Employment-related issues that create inequities have been ignored in the election, McInturff says: “Everyone is so fixated on jobs and the middle class they’re not thinking about what’s happening after age 65.” Both the NDP and Liberals addressed better access to Employment Insurance in the Up for Debate interviews, she says: “That will have a positive impact on women and reduce the entry level for women who work fewer hours, do more part-time work, and have a much harder time accessing EI.”

Women are also disproportionately affected by changing eligibility for Old Age Security, announced in the 2012 budget from 65 to 67 over six years, starting in April 2023, a fact discussed in the 2015 study “Uncovering women in taxation” by Kathleen Lahey, a professor in the faculty of law at Queen’s University. “Because of lifelong gendered income differentials, women will have to save larger portions of their earnings during their paid work years to replace the cancelled OAS amounts than men—thus it’s a hidden tax on women that men do not have to pay,” Lahey tells Maclean’s.
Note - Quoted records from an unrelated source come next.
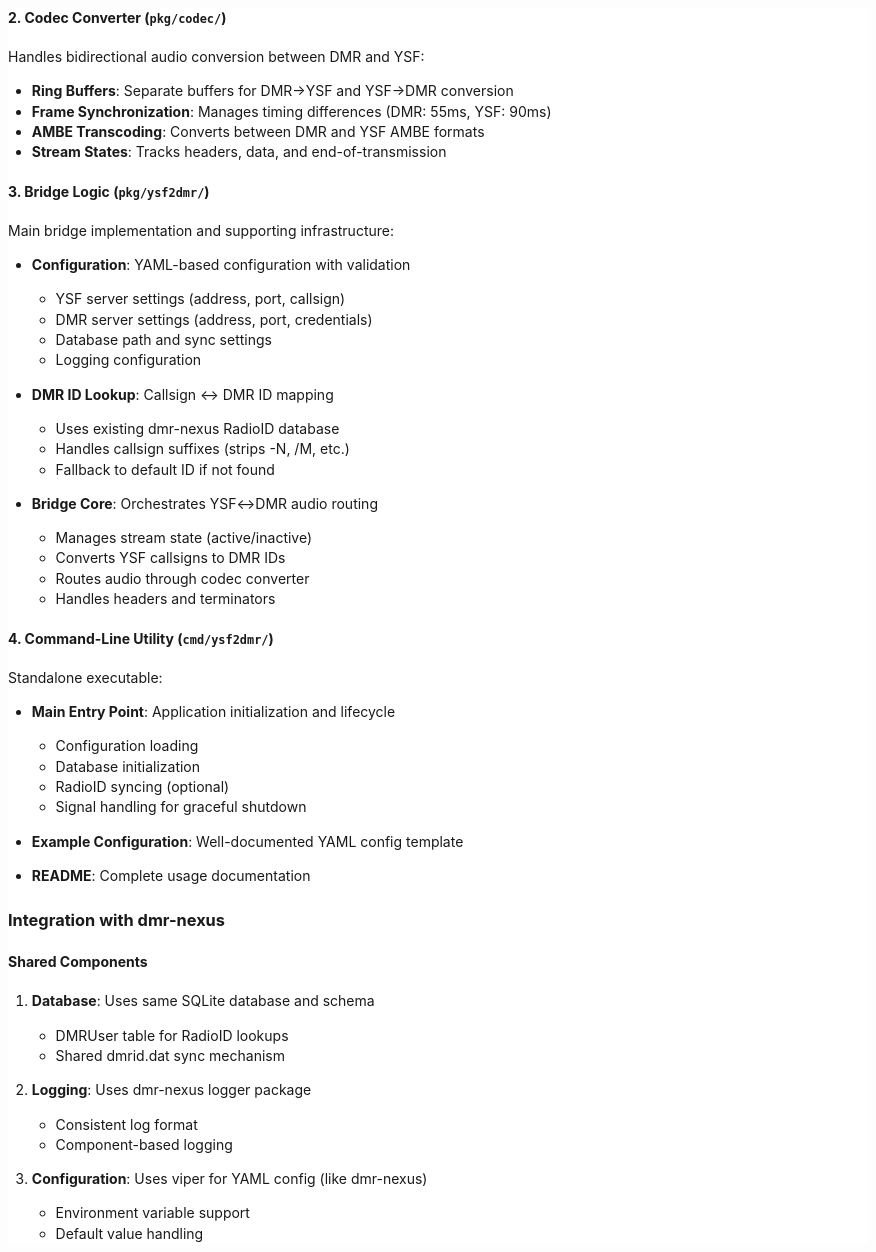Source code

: #### 2. Codec Converter (`pkg/codec/`)

Handles bidirectional audio conversion between DMR and YSF:

- **Ring Buffers**: Separate buffers for DMR→YSF and YSF→DMR conversion
- **Frame Synchronization**: Manages timing differences (DMR: 55ms, YSF: 90ms)
- **AMBE Transcoding**: Converts between DMR and YSF AMBE formats
- **Stream States**: Tracks headers, data, and end-of-transmission

#### 3. Bridge Logic (`pkg/ysf2dmr/`)

Main bridge implementation and supporting infrastructure:

- **Configuration**: YAML-based configuration with validation
  - YSF server settings (address, port, callsign)
  - DMR server settings (address, port, credentials)
  - Database path and sync settings
  - Logging configuration

- **DMR ID Lookup**: Callsign ↔ DMR ID mapping
  - Uses existing dmr-nexus RadioID database
  - Handles callsign suffixes (strips -N, /M, etc.)
  - Fallback to default ID if not found

- **Bridge Core**: Orchestrates YSF↔DMR audio routing
  - Manages stream state (active/inactive)
  - Converts YSF callsigns to DMR IDs
  - Routes audio through codec converter
  - Handles headers and terminators

#### 4. Command-Line Utility (`cmd/ysf2dmr/`)

Standalone executable:

- **Main Entry Point**: Application initialization and lifecycle
  - Configuration loading
  - Database initialization
  - RadioID syncing (optional)
  - Signal handling for graceful shutdown

- **Example Configuration**: Well-documented YAML config template
- **README**: Complete usage documentation

### Integration with dmr-nexus

#### Shared Components

1. **Database**: Uses same SQLite database and schema
   - DMRUser table for RadioID lookups
   - Shared dmrid.dat sync mechanism

2. **Logging**: Uses dmr-nexus logger package
   - Consistent log format
   - Component-based logging

3. **Configuration**: Uses viper for YAML config (like dmr-nexus)
   - Environment variable support
   - Default value handling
She also sees another problem: “This age 65/66 cancellation is also cancelling the Guaranteed Income Supplement, which is an income safety net for women who have no other significant sources of income,” she says. “More women at those ages face involuntary retirement than men, due to higher rates of workplace discrimination and heavier unpaid care workloads.” McInturff says getting an OAS cheque in their name for the first time has even allowed some women to leave abusive marriages.

While poverty in old age exists as a barometer of social inequity, few people want to look at or discuss the elderly, says women’s rights advocate Julie Lalonde, whose 2013 master’s degree thesis at Carlton University was a qualitative analysis of elderly women living in poverty. “I did four years of Canadian women’s studies and not once did we talk about elderly women, which was bizarre,” she says. Yet aging is a deeply gendered experience, she says: “Women lose value as they age; they become invisible, whereas men gain wisdom or stay the same.”

Poor women are the most invisible of all, says Lalonde, who reports that most of the women she spoke to agreed to be interviewed because she told them she would give them a transcript: “Their life would be documented,” she says. “It would have mattered for something.”

But older women also comprise a powerful voter demographic, as Margaret Trudeau noted in a CTV interview this spring: “I’m no political pundit,” she said, “but don’t you think this demographic, these women, have quite a bit of political clout? If we all got out and voted, we could change the government.” On Wednesday, she was clearly trying to just that. Let’s see if there’s more to come before people go to the polls.